[Begin Raw data]

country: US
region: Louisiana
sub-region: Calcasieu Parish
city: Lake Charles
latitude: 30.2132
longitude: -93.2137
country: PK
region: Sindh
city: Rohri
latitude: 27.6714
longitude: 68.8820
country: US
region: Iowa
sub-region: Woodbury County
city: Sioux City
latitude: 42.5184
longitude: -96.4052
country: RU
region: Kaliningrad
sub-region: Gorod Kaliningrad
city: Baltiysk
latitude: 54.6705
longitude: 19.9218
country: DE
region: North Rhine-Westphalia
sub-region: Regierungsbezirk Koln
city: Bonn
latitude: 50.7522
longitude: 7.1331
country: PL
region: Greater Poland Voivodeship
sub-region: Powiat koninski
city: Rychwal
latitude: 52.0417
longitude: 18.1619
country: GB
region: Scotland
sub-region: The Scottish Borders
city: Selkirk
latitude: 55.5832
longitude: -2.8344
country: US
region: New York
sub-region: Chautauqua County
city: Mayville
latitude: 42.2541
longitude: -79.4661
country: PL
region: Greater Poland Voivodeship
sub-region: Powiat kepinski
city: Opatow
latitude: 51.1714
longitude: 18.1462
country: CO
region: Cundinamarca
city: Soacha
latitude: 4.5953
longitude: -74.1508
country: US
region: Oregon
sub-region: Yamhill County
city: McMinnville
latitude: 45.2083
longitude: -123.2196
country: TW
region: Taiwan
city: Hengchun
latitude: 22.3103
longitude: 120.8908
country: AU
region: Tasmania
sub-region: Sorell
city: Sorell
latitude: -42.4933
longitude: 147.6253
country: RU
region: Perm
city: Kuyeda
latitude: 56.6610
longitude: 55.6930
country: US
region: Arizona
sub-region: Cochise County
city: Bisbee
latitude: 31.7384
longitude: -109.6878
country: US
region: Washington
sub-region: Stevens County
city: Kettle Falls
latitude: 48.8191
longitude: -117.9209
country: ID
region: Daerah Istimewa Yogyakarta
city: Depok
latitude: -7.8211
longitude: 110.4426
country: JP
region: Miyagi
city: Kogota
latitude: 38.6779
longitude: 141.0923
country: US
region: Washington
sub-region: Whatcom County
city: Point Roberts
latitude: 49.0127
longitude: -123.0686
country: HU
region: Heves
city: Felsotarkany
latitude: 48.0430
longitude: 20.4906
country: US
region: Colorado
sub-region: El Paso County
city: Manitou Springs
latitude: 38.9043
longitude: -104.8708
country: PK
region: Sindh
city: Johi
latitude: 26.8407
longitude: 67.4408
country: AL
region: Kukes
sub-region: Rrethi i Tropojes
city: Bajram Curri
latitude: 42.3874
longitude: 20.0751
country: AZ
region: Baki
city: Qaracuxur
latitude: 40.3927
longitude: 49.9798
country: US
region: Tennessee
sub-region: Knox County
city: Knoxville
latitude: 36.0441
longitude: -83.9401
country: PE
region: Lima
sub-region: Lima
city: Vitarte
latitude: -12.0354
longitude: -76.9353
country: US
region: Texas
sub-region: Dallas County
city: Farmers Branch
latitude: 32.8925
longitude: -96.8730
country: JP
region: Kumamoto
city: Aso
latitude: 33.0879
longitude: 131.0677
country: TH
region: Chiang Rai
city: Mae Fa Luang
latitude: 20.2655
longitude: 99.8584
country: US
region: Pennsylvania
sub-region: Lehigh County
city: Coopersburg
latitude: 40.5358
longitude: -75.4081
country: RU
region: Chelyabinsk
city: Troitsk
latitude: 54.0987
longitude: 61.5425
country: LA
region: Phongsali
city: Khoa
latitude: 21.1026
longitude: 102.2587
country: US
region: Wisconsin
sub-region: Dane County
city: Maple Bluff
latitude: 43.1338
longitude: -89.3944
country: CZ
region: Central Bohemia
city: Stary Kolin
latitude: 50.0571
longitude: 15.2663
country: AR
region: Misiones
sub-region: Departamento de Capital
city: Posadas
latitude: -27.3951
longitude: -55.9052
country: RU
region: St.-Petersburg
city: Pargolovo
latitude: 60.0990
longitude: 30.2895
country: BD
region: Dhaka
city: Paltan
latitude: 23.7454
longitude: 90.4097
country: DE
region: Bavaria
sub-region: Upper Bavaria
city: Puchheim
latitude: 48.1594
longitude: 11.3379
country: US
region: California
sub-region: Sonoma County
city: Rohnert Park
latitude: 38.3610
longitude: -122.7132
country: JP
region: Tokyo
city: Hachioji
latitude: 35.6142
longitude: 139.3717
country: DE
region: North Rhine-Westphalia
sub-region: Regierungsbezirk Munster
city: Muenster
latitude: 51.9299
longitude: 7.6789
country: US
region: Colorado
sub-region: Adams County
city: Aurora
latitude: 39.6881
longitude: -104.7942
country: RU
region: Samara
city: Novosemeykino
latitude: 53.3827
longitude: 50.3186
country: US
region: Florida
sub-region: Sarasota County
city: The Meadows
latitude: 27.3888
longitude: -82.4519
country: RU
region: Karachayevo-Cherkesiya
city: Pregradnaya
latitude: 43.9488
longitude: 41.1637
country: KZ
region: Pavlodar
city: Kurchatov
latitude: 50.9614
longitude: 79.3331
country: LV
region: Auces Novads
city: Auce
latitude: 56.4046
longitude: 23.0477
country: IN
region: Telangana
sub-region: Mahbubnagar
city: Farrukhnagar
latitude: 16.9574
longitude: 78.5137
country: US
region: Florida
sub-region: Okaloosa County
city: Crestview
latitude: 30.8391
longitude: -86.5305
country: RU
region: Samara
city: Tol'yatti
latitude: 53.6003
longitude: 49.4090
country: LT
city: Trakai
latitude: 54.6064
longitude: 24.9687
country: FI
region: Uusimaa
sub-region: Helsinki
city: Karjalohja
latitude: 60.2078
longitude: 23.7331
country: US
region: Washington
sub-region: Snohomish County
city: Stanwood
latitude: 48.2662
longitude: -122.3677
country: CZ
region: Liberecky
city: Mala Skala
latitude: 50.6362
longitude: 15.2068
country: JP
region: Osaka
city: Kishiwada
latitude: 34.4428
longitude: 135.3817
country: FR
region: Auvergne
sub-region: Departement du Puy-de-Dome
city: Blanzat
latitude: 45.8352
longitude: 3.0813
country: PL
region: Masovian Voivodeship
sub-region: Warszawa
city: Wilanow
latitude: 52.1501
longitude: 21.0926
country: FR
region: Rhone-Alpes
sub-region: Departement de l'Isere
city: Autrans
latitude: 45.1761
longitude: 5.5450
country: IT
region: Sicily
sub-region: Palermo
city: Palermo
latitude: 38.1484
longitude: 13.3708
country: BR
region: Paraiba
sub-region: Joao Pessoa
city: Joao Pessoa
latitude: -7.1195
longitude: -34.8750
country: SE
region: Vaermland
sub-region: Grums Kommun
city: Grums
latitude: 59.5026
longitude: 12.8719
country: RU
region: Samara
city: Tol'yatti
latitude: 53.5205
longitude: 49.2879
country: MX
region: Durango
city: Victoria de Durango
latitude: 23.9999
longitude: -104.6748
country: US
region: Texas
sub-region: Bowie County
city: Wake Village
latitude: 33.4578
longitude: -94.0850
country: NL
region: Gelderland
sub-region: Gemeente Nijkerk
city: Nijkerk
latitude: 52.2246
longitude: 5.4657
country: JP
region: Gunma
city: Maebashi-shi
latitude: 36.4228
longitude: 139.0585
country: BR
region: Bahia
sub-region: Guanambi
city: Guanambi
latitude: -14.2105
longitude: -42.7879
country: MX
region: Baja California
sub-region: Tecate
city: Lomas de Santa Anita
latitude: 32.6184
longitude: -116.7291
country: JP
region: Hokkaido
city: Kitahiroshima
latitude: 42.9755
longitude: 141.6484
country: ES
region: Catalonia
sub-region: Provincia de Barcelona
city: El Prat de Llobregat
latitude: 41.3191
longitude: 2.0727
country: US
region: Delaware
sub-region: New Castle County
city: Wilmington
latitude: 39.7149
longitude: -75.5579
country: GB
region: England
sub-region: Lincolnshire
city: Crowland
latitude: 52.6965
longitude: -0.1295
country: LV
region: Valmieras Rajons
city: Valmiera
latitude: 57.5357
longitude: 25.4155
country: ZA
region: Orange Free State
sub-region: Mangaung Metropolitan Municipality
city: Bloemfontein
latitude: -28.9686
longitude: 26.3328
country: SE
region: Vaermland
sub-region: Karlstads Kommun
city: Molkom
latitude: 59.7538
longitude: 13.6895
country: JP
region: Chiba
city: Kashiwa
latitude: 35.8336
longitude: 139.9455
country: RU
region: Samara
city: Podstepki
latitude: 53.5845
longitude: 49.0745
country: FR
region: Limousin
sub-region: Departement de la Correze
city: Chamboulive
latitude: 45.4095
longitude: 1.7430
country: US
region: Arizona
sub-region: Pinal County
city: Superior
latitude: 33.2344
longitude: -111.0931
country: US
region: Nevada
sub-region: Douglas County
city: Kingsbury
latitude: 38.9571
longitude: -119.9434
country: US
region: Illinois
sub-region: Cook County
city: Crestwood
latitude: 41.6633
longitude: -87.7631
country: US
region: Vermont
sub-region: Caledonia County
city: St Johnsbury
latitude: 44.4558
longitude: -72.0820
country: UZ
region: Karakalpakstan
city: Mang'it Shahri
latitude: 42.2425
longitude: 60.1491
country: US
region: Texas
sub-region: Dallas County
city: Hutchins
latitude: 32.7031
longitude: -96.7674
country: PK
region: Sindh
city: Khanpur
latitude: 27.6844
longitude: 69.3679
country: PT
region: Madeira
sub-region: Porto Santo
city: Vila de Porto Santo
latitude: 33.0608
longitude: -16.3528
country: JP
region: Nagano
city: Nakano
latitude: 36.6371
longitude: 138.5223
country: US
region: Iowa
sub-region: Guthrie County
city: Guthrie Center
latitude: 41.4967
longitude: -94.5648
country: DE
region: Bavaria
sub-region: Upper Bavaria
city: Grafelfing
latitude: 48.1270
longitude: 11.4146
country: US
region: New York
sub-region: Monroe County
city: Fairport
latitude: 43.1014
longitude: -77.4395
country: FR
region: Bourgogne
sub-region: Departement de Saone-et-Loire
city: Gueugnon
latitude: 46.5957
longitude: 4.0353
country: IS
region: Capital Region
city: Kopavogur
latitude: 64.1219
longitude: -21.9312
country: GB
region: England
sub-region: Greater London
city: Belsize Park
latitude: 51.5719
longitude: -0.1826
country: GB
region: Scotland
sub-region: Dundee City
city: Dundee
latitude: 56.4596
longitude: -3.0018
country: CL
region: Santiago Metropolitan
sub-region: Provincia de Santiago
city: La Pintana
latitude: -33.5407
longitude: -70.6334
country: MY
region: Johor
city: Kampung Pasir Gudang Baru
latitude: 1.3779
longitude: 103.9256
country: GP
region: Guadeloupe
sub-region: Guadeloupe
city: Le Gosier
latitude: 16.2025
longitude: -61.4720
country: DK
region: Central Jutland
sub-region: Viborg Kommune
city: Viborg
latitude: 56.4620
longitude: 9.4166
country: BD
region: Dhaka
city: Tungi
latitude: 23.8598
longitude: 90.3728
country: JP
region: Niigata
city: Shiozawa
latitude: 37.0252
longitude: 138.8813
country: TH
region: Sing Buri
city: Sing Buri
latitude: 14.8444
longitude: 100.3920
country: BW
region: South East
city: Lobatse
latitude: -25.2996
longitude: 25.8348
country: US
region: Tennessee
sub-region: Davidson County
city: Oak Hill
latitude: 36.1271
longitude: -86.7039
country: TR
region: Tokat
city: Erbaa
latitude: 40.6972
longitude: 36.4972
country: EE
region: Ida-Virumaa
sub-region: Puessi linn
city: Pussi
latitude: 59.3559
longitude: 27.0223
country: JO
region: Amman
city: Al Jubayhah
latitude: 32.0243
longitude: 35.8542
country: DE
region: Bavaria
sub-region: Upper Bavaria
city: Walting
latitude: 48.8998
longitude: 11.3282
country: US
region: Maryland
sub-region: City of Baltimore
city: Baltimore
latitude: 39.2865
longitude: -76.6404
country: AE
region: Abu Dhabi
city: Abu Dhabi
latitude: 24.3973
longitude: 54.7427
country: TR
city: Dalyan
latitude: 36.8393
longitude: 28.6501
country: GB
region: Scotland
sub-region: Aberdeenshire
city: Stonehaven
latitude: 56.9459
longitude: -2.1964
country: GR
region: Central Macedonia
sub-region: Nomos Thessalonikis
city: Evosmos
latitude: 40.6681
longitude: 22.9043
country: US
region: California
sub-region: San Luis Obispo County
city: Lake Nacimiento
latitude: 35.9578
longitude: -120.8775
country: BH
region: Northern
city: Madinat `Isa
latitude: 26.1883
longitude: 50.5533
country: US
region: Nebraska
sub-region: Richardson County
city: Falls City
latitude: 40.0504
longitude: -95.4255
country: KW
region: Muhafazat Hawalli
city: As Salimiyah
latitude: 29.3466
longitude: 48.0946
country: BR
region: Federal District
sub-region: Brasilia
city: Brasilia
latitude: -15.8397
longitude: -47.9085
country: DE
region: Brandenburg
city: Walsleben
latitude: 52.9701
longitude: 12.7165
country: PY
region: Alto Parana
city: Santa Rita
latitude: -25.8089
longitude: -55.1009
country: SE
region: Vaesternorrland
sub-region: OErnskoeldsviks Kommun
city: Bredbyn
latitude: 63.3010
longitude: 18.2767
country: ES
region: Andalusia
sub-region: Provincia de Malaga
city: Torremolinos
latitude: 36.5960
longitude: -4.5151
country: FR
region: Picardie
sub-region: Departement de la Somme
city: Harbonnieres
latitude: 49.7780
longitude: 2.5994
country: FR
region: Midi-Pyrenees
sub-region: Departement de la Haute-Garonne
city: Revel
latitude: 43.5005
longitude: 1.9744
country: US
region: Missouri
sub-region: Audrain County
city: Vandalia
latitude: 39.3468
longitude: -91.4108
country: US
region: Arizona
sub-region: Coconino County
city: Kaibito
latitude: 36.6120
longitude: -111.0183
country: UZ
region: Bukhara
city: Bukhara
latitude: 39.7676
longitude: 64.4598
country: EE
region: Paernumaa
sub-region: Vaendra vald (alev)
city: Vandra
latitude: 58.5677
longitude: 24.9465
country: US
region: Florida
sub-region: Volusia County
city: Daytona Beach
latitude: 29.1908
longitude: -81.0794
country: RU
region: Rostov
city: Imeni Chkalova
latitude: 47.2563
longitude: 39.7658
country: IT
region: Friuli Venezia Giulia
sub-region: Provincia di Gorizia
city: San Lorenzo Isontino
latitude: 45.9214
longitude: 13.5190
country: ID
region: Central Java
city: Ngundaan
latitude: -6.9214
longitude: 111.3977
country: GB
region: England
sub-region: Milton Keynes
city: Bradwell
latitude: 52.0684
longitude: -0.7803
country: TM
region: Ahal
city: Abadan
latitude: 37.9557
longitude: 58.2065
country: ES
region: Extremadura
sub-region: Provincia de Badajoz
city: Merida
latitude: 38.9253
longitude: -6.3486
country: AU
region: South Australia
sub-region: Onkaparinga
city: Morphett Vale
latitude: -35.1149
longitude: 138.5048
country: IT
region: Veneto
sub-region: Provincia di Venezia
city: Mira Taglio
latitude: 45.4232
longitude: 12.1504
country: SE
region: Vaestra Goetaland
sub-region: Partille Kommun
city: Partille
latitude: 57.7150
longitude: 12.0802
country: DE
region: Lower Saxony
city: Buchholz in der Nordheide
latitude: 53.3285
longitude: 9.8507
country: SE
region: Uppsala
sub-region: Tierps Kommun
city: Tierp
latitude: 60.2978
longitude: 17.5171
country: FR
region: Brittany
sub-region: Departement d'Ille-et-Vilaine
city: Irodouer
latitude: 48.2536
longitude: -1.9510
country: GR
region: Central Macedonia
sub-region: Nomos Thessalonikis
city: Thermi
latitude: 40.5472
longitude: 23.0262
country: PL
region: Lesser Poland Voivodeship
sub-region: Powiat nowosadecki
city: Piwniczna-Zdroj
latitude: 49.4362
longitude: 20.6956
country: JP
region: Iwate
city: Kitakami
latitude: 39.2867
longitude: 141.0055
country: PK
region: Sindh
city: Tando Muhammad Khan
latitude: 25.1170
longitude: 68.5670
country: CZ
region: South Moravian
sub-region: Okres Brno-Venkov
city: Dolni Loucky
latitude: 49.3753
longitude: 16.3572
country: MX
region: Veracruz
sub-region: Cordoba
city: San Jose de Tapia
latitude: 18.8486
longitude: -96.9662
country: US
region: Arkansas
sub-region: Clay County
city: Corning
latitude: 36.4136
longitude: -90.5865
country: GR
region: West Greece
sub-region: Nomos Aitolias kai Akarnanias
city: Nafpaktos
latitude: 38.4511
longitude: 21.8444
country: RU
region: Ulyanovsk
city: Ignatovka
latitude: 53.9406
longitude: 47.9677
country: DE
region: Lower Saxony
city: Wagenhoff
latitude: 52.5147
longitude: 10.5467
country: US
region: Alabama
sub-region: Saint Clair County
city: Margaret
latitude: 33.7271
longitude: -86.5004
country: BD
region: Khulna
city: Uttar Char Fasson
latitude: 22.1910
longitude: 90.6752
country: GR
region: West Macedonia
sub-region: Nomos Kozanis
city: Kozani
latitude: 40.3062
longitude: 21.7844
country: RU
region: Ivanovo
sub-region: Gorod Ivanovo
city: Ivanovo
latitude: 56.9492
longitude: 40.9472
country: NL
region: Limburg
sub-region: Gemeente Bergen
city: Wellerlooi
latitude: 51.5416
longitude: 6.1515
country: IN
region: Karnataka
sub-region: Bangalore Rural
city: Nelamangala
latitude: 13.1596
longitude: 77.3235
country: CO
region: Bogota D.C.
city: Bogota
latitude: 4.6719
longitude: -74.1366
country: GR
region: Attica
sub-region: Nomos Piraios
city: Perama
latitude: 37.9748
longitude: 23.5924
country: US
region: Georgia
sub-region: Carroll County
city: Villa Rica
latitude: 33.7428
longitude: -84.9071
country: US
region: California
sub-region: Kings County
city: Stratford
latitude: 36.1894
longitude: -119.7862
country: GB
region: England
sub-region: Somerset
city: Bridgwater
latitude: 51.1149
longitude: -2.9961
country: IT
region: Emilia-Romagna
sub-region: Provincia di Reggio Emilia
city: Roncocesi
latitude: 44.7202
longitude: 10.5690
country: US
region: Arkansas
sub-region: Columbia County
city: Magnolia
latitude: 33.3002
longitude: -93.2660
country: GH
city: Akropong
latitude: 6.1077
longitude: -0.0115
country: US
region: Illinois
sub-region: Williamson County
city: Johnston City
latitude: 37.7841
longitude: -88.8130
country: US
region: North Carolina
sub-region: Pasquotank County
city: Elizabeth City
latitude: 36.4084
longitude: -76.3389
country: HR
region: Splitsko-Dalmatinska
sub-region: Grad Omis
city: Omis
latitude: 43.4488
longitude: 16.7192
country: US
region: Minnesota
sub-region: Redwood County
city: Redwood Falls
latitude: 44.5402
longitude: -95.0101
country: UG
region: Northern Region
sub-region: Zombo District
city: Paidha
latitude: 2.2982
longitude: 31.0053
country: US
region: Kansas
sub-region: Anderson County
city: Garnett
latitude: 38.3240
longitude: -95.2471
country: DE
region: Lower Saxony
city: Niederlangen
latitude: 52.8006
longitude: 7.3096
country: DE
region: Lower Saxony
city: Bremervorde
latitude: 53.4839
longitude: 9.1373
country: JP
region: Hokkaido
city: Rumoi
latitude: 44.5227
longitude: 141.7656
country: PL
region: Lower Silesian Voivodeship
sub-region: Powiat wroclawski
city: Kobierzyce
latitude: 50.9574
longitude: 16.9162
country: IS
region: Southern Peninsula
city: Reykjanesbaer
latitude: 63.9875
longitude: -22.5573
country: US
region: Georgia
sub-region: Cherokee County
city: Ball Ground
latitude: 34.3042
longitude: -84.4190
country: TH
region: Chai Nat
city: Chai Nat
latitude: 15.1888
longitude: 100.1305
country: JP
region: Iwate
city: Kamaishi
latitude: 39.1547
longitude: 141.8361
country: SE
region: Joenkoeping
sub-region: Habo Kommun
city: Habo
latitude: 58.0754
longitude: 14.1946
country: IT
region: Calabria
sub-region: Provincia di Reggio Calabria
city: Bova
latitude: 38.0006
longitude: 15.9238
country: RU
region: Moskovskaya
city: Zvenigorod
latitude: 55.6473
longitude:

[End Raw data]

Objective: Please express the lines from the start of the rows through the line containing "city: Opatow", inclusive, as a Markdown table with the columns Line No. and Text, leaving out any blank lines.

Full response:
| Line No. | Text |
|---|---|
| 1 | country: US |
| 2 | region: Louisiana |
| 3 | sub-region: Calcasieu Parish |
| 4 | city: Lake Charles |
| 5 | latitude: 30.2132 |
| 6 | longitude: -93.2137 |
| 7 | country: PK |
| 8 | region: Sindh |
| 9 | city: Rohri |
| 10 | latitude: 27.6714 |
| 11 | longitude: 68.8820 |
| 12 | country: US |
| 13 | region: Iowa |
| 14 | sub-region: Woodbury County |
| 15 | city: Sioux City |
| 16 | latitude: 42.5184 |
| 17 | longitude: -96.4052 |
| 18 | country: RU |
| 19 | region: Kaliningrad |
| 20 | sub-region: Gorod Kaliningrad |
| 21 | city: Baltiysk |
| 22 | latitude: 54.6705 |
| 23 | longitude: 19.9218 |
| 24 | country: DE |
| 25 | region: North Rhine-Westphalia |
| 26 | sub-region: Regierungsbezirk Koln |
| 27 | city: Bonn |
| 28 | latitude: 50.7522 |
| 29 | longitude: 7.1331 |
| 30 | country: PL |
| 31 | region: Greater Poland Voivodeship |
| 32 | sub-region: Powiat koninski |
| 33 | city: Rychwal |
| 34 | latitude: 52.0417 |
| 35 | longitude: 18.1619 |
| 36 | country: GB |
| 37 | region: Scotland |
| 38 | sub-region: The Scottish Borders |
| 39 | city: Selkirk |
| 40 | latitude: 55.5832 |
| 41 | longitude: -2.8344 |
| 42 | country: US |
| 43 | region: New York |
| 44 | sub-region: Chautauqua County |
| 45 | city: Mayville |
| 46 | latitude: 42.2541 |
| 47 | longitude: -79.4661 |
| 48 | country: PL |
| 49 | region: Greater Poland Voivodeship |
| 50 | sub-region: Powiat kepinski |
| 51 | city: Opatow |